*Task requirements*.
Nothing but the lines from the start of the entries through the line holding "un’attenta gestione dei costi, rende" is to be repeated, exactly and with pictures excluded.

*Transcribed page contents*.
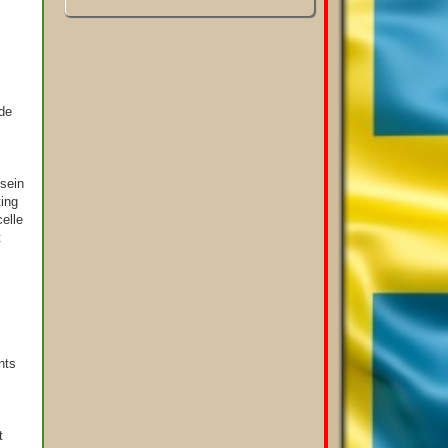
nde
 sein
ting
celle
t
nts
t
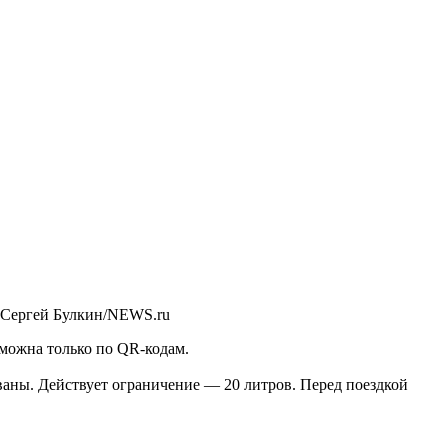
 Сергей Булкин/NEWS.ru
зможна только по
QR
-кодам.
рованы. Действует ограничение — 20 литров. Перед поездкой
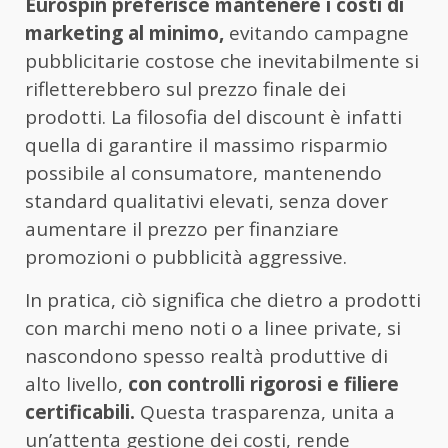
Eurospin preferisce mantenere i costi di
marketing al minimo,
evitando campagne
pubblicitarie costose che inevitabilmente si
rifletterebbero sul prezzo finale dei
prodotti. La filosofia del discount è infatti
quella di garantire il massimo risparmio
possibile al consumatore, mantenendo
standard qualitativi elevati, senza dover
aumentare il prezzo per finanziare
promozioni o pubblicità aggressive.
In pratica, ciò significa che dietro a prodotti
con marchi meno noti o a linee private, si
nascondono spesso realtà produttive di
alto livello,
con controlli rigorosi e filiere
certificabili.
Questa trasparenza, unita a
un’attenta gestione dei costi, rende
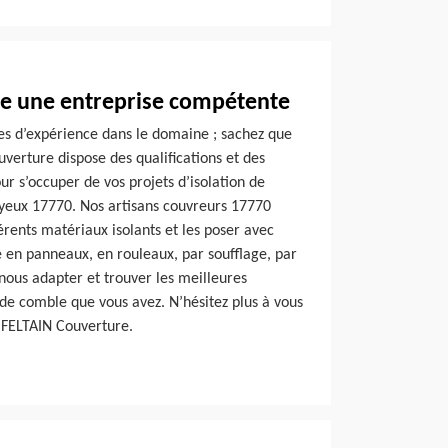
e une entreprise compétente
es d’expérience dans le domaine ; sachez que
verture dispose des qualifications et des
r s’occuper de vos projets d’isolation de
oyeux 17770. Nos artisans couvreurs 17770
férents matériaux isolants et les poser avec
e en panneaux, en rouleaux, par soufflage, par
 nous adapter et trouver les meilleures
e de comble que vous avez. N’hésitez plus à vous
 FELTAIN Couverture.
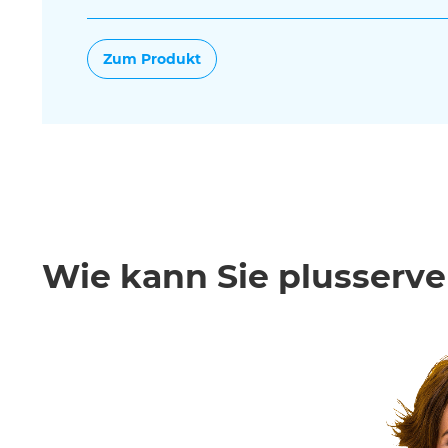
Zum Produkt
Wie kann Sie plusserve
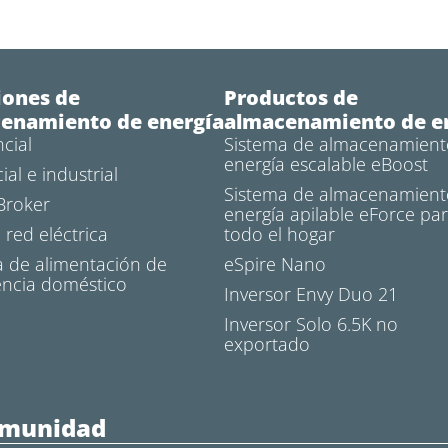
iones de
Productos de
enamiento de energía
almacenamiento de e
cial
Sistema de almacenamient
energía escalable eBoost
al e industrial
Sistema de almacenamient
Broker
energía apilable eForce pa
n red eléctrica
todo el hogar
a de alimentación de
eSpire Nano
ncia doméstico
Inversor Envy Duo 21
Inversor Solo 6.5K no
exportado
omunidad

*Written response*.
nde
 sein
ting
celle
t
nts
t
 Сергей Булкин/NEWS.ru
зможна только по
QR
-кодам.
рованы. Действует ограничение — 20 литров. Перед поездкой
Eurospin preferisce mantenere i costi di
marketing al minimo,
evitando campagne
pubblicitarie costose che inevitabilmente si
rifletterebbero sul prezzo finale dei
prodotti. La filosofia del discount è infatti
quella di garantire il massimo risparmio
possibile al consumatore, mantenendo
standard qualitativi elevati, senza dover
aumentare il prezzo per finanziare
promozioni o pubblicità aggressive.
In pratica, ciò significa che dietro a prodotti
con marchi meno noti o a linee private, si
nascondono spesso realtà produttive di
alto livello,
con controlli rigorosi e filiere
certificabili.
Questa trasparenza, unita a
un’attenta gestione dei costi, rende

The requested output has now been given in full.